PROBLEM TO SOLVE: The entries below contain a stretch that opens with the line containing "index tip: (227, 278)" and closes with the line containing "pinky tip: (262, 459)"; set down that stretch exactly, both ends included, and nothing else.

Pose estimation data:
##########
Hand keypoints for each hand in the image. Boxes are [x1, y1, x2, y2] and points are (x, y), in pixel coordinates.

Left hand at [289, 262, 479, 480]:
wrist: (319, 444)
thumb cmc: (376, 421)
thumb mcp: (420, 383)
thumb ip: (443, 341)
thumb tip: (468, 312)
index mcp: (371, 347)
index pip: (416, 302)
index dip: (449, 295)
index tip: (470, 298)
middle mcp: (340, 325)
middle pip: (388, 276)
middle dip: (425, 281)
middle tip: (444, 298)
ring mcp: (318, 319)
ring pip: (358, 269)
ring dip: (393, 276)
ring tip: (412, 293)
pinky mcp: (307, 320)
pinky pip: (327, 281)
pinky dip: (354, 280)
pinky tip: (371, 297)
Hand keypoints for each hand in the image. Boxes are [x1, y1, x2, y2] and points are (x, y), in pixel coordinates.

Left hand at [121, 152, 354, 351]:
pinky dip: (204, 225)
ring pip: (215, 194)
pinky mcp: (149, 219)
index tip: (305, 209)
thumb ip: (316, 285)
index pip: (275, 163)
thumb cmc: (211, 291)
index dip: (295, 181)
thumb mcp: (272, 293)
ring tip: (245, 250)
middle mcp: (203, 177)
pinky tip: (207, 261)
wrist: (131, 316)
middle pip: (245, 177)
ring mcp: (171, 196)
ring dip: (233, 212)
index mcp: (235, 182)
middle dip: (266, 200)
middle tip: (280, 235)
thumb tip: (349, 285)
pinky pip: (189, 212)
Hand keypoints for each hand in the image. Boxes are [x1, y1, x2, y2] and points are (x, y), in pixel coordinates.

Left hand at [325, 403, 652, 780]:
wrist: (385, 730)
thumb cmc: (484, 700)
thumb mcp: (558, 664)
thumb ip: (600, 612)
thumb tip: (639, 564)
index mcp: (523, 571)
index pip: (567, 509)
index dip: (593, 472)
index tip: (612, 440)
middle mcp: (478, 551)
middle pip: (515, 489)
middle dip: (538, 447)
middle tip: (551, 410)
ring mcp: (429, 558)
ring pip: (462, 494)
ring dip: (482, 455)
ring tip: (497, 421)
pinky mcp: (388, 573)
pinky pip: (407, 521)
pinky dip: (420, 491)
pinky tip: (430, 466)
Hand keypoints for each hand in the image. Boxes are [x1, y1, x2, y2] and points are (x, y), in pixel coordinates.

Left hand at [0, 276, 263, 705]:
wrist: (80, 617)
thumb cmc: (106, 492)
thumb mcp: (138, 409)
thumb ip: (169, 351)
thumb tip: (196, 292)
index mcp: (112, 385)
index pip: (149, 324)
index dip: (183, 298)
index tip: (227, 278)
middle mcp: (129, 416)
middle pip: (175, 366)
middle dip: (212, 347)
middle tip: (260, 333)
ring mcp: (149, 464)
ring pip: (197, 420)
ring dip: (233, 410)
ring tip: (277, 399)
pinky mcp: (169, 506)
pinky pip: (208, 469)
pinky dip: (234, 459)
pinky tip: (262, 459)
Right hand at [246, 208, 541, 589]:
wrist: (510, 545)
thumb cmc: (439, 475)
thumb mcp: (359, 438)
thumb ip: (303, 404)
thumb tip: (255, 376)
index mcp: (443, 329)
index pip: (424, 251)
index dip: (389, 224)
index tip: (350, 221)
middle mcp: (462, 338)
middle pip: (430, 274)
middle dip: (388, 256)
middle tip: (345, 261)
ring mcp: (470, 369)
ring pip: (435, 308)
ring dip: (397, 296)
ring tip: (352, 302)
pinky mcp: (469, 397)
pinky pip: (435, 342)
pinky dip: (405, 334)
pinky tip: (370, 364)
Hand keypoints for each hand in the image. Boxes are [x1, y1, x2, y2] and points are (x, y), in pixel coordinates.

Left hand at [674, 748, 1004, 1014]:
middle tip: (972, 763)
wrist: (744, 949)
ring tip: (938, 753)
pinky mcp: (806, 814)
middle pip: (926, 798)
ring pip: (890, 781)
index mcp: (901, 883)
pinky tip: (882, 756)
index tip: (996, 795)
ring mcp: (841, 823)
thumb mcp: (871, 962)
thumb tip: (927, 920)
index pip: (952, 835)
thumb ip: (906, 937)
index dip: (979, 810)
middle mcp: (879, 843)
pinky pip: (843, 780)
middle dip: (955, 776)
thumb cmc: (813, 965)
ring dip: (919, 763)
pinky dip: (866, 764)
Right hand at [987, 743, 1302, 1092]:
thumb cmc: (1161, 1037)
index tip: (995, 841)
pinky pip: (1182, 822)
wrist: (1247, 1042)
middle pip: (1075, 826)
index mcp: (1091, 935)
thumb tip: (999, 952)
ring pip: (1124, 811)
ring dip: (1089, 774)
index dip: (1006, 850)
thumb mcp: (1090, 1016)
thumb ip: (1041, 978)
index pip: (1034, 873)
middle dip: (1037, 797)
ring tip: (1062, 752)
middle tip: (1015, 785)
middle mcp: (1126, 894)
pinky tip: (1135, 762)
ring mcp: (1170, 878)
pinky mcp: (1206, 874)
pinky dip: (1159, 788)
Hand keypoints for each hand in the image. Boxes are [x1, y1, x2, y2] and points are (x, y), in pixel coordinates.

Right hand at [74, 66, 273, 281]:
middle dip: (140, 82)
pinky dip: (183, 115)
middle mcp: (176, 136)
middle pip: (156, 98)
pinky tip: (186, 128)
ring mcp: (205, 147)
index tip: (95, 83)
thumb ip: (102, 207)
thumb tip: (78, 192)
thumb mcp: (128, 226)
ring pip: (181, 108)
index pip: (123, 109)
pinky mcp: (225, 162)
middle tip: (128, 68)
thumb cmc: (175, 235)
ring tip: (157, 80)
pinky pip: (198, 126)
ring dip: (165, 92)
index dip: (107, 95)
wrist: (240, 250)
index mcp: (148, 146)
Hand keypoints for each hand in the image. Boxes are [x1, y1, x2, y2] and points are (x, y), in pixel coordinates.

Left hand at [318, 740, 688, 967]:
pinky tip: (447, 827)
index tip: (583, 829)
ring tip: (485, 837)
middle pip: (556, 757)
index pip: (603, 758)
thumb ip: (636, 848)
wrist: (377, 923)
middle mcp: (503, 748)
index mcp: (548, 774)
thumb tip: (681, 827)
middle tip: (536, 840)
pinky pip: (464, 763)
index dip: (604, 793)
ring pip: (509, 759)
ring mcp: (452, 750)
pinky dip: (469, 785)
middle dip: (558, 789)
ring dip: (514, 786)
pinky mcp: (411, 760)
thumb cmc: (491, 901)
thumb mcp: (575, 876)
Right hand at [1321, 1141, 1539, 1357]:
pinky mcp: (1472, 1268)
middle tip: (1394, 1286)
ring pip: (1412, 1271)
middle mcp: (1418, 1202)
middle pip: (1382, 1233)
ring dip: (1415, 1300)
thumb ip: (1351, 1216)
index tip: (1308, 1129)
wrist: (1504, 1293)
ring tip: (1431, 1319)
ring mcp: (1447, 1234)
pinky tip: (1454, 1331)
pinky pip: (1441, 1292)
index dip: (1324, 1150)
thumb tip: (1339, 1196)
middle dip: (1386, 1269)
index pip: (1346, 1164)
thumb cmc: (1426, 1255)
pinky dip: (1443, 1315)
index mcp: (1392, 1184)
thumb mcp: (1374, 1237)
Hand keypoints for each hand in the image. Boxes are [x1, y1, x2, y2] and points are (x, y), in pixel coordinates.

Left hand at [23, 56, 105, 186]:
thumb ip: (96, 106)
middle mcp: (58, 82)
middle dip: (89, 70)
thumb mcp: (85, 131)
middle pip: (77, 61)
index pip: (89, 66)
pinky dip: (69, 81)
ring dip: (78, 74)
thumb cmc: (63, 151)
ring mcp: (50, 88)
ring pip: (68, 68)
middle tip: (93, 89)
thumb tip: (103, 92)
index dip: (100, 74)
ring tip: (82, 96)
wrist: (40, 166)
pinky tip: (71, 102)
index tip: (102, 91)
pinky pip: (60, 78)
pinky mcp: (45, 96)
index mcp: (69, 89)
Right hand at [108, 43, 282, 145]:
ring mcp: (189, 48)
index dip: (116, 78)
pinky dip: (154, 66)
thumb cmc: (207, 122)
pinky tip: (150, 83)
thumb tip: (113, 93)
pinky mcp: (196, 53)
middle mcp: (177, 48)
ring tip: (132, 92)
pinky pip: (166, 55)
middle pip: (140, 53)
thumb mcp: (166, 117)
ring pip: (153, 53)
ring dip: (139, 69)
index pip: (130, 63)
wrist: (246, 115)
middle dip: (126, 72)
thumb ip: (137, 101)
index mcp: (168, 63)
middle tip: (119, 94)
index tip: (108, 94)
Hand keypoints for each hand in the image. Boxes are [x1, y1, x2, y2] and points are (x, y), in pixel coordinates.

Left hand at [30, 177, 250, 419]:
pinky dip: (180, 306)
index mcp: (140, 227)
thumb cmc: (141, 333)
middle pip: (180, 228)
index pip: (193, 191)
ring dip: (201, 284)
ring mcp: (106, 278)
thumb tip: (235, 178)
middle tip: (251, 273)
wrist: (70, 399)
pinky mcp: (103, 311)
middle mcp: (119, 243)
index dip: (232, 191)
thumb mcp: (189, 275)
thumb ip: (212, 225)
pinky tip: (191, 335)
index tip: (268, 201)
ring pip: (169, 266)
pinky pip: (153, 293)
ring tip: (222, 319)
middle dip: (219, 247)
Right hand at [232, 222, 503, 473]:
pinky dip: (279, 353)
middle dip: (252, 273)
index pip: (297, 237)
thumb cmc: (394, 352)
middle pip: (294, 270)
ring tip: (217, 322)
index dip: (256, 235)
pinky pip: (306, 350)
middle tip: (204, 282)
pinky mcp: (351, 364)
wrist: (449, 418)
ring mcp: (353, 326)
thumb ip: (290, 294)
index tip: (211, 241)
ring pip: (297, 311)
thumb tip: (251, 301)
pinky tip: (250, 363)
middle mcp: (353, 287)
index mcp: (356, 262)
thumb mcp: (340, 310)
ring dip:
##########
RESULT OF THIS EXERCISE:
index tip: (227, 278)
middle mcp: (129, 416)
middle pip: (175, 366)
middle dip: (212, 347)
middle tip: (260, 333)
ring mcp: (149, 464)
ring pip: (197, 420)
ring dip: (233, 410)
ring tip: (277, 399)
pinky mcp: (169, 506)
pinky pip: (208, 469)
pinky dip: (234, 459)
pinky tip: (262, 459)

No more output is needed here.